Over the past three years Andy Turner and Ed Handley AKA Plaid have been working on their new album ‘Scintili’. During this time they’ve also produced the soundtrack for Michael Arias’ feature film Heaven’s Door and have been performing closely with Felix’s Machines, hence why it’s taken almost five years for their album to be released.

We caught up with Plaid at Warp’s headquarters in Kentish Town, London to find out the finer details of their new album and how they’ve personally developed.

What have you been up to since your last musical output?

Andy: We’ve completed two feature film soundtracks, which were quite a lot of work and we’ve been involved in a few collaborations. We worked with a Gamelan group at the Southbank and with the Javanese composer Rahayu Suppangah. We’ve also been working with Felix Thorn AKA Felix’s Machines and we wrote some music for his machines.

Suppangah was in residence at the Southbank a couple of years ago and we initially worked with him for a performance at the Ether festival 2009, which went well, so we stayed in touch with the Gamelan group and ended up writing more material and doing a short tour earlier this year. We hope to record that at some later date but just recently the album has been a lot more important to finish.

How did you meet Felix Thorn and get involved with working with his machines?

Ed: Up where I now live, near Aldeburgh, there is a festival called ‘Faster than Sound‘ which is broadly electronic and they bring in alternative artists to collaborate with each other. You end up spending a week or so in Suffolk making something specific for the event. Its been going for the past 6 years or so and we played at the first two, I think, at the second one we met Felix, who was in a side room with his machines.

Andy: We saw his machines and just thought it was really special and attractive. Of course there are other people who are doing this but there was something special about Felix’s Machines. The way that he’d built it, everything being made of wood and homemade, it was very organic mixing old instruments with new technologies, there was something very musical about them. His main aim for the machines was to make music with them, so that was very appealing.

When you and Felix played live together at your shared event at Village Underground, were you just playing your music through Felix’s Machines or did you write specific compositions for them?

Andy: We wrote new tracks for the machines.

Ed: We went down to stay with him for a few days near Brighton. Originally we had been working with samples from the machines but when we finally got there we could work with the actual machines.

What are the limitations of working with Felix’s Machines?

Ed: Micro-phoning them up is the big one, because there are so many machines in close proximity and they’re all percussive it’s tricky to get a decent volume from them. Plus there’s so much stuff going on it’s very hard to mix. The other issue is the latency, the delay from when you send a midi signal and the machines pick that up and actually hits something.

Andy: You almost have to go through beat by beat, and adjust each beat to it.

Ed: However part of the appeal of it is that it is this loose junkyard band kind of thing. It does have this really nice loose sound and slightly unpredictable sound to it.

Felix’s Machines is something that you have to witness in real life, it’s a spectacle. The problem with it is that you can’t translate it into an album, as you don’t experience how the music is actually created. Do you plan to work with Felix to create a studio album?
######
Work to complete —
1. Check each statement against the Plaid interview and answer yes or no, quoting the exact words that decide it: (a) Plaid first met Felix at the first Faster than Sound festival. (b) Felix's machines are built of wood. (c) For the Village Underground show, Plaid wrote new tracks for the machines.
2. Carry on the Plaid interview from its last line.
The items after this point aren't needed.

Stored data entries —
######
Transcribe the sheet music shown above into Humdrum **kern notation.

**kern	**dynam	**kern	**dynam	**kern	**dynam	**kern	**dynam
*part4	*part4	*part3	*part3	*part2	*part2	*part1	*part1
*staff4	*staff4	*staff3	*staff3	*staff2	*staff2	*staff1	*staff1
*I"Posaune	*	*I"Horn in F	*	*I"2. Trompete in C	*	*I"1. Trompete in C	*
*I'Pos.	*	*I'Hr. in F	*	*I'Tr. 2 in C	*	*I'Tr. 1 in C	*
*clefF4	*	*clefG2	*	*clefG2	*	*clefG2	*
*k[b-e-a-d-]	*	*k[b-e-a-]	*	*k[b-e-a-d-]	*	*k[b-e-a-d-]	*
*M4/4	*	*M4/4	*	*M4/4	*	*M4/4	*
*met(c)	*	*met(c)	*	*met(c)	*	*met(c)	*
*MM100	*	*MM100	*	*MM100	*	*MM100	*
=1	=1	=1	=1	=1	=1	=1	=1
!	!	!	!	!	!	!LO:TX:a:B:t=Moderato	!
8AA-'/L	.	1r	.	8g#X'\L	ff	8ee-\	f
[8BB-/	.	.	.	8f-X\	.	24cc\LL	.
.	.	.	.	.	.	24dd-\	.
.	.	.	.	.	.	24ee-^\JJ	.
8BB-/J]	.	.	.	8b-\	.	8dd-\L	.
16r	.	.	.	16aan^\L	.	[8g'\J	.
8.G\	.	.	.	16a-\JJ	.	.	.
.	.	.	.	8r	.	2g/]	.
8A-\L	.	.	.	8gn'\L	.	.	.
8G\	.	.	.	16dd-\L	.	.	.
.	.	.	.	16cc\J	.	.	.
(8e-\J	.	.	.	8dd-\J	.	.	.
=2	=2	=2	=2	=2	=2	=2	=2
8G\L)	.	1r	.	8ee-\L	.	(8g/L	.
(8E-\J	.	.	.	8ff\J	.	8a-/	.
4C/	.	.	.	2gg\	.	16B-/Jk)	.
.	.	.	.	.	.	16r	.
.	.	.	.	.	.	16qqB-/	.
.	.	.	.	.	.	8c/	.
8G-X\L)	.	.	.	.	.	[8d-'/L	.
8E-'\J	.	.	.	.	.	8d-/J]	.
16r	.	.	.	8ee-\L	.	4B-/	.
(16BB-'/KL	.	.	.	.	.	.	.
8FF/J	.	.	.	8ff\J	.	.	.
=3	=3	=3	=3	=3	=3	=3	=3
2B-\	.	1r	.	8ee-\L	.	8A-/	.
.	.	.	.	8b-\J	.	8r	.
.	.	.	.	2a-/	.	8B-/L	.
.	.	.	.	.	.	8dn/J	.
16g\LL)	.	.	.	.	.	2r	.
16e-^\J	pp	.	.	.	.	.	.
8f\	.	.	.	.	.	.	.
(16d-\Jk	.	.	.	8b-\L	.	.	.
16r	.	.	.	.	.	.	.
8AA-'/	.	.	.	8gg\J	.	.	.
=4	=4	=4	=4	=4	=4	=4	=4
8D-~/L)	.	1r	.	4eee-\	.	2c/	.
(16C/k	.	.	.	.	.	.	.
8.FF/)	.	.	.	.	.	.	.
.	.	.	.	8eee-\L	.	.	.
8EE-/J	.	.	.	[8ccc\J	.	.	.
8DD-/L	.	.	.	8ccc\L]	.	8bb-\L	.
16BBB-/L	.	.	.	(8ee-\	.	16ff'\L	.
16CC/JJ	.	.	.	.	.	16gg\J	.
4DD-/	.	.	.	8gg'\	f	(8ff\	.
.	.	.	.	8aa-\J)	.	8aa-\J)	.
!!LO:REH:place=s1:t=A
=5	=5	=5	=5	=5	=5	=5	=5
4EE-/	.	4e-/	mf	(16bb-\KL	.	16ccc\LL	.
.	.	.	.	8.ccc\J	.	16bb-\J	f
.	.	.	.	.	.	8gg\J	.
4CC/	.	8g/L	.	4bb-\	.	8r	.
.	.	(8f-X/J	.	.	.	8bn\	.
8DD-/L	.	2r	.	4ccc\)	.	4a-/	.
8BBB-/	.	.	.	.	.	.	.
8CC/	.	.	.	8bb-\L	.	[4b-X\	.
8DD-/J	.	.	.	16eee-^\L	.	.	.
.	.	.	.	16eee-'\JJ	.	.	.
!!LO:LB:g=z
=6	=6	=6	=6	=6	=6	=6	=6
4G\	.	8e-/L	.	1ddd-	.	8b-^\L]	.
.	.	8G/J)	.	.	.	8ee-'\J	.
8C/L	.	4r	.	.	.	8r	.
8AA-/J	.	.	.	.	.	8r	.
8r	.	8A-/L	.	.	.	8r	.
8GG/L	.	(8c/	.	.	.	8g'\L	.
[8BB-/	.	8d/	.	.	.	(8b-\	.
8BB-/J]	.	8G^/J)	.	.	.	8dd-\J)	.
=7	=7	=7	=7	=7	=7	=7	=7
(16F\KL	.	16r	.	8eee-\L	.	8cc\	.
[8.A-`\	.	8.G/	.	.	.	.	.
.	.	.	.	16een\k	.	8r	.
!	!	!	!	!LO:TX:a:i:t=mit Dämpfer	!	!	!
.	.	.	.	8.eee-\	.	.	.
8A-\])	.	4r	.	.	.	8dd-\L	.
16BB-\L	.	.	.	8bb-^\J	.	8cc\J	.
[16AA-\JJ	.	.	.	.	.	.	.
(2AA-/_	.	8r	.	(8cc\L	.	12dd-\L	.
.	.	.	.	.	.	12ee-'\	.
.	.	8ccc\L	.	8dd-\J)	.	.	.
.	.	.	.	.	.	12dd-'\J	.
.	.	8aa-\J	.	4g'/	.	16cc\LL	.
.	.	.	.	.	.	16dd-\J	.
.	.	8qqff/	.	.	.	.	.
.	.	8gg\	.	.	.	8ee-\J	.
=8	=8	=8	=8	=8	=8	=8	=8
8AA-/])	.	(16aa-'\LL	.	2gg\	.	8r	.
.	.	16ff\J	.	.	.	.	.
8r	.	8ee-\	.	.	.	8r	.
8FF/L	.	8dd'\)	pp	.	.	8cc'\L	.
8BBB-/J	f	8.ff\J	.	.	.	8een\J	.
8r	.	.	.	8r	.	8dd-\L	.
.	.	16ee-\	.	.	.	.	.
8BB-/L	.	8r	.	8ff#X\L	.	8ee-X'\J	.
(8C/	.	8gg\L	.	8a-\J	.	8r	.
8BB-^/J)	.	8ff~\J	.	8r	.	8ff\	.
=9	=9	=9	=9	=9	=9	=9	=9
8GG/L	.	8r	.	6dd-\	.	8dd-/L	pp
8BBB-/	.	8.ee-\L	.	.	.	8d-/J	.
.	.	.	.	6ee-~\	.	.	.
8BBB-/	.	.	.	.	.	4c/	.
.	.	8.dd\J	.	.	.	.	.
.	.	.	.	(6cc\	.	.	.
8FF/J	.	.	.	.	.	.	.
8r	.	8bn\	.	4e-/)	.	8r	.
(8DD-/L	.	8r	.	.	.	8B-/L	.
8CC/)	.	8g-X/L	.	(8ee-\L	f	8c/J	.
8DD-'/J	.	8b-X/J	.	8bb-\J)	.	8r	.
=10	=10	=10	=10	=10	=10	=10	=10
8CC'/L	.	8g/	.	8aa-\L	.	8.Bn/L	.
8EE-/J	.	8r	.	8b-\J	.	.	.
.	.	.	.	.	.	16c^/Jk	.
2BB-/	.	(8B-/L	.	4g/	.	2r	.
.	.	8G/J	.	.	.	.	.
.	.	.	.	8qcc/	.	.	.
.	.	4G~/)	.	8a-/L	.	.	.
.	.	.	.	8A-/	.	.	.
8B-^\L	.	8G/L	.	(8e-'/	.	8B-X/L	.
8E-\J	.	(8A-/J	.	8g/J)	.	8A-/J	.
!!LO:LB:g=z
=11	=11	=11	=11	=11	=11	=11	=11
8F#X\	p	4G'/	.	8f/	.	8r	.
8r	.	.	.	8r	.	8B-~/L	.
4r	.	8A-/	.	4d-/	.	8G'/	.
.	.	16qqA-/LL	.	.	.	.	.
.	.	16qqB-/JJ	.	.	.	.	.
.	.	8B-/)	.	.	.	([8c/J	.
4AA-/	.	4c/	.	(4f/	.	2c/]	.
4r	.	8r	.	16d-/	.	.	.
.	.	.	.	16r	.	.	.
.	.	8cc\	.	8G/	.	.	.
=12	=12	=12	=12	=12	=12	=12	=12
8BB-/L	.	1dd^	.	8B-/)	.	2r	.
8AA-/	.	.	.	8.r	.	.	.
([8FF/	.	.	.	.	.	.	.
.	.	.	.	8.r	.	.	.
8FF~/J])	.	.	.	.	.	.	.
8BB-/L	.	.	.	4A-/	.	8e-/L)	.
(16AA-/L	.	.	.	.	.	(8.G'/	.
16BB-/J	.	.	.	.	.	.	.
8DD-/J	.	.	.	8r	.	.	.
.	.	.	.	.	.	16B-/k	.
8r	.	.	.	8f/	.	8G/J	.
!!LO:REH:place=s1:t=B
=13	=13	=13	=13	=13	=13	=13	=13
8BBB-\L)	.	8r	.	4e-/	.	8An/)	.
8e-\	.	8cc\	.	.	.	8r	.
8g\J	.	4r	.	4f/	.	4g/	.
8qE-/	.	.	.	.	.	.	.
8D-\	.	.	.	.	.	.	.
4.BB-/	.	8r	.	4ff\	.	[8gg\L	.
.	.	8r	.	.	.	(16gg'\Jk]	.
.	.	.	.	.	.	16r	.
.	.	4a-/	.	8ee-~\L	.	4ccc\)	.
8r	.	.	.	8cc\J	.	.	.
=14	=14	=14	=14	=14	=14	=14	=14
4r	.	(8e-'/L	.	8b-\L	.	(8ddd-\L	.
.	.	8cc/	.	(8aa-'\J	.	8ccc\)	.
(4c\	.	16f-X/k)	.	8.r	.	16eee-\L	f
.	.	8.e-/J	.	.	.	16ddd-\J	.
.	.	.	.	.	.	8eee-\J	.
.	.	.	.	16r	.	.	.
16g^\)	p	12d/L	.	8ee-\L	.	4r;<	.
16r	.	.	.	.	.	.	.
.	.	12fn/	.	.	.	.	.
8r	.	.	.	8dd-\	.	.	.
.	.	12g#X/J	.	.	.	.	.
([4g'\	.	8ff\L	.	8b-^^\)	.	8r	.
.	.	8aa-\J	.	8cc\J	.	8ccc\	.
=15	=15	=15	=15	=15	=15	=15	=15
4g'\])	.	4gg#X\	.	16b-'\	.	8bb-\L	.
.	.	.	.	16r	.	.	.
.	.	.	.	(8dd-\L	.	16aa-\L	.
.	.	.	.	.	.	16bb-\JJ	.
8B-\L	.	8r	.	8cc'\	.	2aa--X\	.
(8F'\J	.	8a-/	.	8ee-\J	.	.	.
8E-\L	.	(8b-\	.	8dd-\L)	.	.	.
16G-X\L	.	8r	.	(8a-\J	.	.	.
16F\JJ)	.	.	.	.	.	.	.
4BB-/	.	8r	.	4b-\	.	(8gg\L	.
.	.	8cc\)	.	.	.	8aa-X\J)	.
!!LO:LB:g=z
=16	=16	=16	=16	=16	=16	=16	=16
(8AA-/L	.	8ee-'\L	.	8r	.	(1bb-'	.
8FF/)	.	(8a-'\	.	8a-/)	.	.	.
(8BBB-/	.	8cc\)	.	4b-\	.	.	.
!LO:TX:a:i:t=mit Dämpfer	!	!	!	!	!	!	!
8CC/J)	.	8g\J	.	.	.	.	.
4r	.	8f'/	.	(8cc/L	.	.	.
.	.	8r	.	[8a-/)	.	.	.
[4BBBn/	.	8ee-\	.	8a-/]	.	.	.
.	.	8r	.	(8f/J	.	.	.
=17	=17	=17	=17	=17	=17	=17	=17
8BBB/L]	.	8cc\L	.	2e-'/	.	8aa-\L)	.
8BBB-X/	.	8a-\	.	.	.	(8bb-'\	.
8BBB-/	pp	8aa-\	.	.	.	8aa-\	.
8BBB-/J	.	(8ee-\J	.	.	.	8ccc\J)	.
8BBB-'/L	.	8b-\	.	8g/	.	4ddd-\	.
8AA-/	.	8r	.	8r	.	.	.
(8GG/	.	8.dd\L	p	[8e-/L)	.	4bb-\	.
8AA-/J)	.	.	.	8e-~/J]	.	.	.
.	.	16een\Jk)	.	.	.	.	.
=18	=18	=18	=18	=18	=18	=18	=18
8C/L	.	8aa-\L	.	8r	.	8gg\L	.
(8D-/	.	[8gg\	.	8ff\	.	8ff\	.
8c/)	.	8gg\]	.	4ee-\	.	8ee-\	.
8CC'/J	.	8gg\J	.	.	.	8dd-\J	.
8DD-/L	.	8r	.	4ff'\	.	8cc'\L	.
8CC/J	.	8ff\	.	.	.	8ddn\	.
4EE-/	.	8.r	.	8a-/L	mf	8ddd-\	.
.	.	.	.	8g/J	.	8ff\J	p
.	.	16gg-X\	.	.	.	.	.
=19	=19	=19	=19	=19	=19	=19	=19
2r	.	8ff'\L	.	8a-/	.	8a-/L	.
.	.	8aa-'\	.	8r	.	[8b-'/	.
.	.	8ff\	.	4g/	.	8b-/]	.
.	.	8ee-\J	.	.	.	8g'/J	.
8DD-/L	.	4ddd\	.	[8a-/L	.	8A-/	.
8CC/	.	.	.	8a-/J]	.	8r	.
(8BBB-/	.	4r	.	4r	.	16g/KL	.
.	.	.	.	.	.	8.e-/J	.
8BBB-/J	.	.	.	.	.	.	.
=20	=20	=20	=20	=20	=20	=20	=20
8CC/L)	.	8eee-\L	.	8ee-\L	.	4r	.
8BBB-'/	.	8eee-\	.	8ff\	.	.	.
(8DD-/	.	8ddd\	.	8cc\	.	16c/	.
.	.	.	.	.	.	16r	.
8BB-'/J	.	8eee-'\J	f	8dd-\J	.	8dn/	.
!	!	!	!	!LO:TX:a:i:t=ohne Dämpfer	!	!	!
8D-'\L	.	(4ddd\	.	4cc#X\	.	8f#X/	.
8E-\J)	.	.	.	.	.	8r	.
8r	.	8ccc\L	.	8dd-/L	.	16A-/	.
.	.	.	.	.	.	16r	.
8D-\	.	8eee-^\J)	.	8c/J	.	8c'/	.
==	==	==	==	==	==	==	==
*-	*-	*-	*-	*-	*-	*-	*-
######
Answers per task —
1.
(a) No: "at the second one we met Felix"
(b) Yes: "everything being made of wood and homemade"
(c) Yes: "We wrote new tracks for the machines."

2.
Andy: Yeah we’d like to.

Ed: He’s got an album together.

Andy: We’re likely to do more live performances with Felix, as he sees it as an audio-visual thing. For his last show he’s been building in all these bright LED lights to show them off further. So when writing music we need to think of the music and how it will look visually. So we may be looking at a live performance and a release as well.

Ed: He talks about it as acoustic synthesis, so recording it all in one go doesn’t really make that much sense because it’s a bit like an old band from the 1970s, where you have all the instruments playing together and you just record it in one take. However with Felix’s I think we’ll have to record the machines individually and then do some post processing and production on them. I reckon it would be a really good sonic experience but it’s a lot of work.

From working with Felix and then working on your new album ‘Scintili’ I can hear some direct influences from his machines. What’s your opinion about this?

Andy: Yeah for sure, I mean everything you do and learn, you can’t help but be influenced, but I don’t think that we’ve tried to steal his sound! Working with Felix and the Gamelan has made us think about compositions slightly differently and we’ve tried to record the new album in a more dynamic way and less loud than contemporary electronic production, which is sort of striving for this constant volume but got sick of that sound. It’s lack of feeling; it’s very brittle, abrasive and aggressive, which excludes a lot of other emotive movements.

Ed: It’s just us making something a bit more acoustic, even though little of it is actually acoustic; it’s just got an ‘acousticy’ sound.

How long have you been working on the new album?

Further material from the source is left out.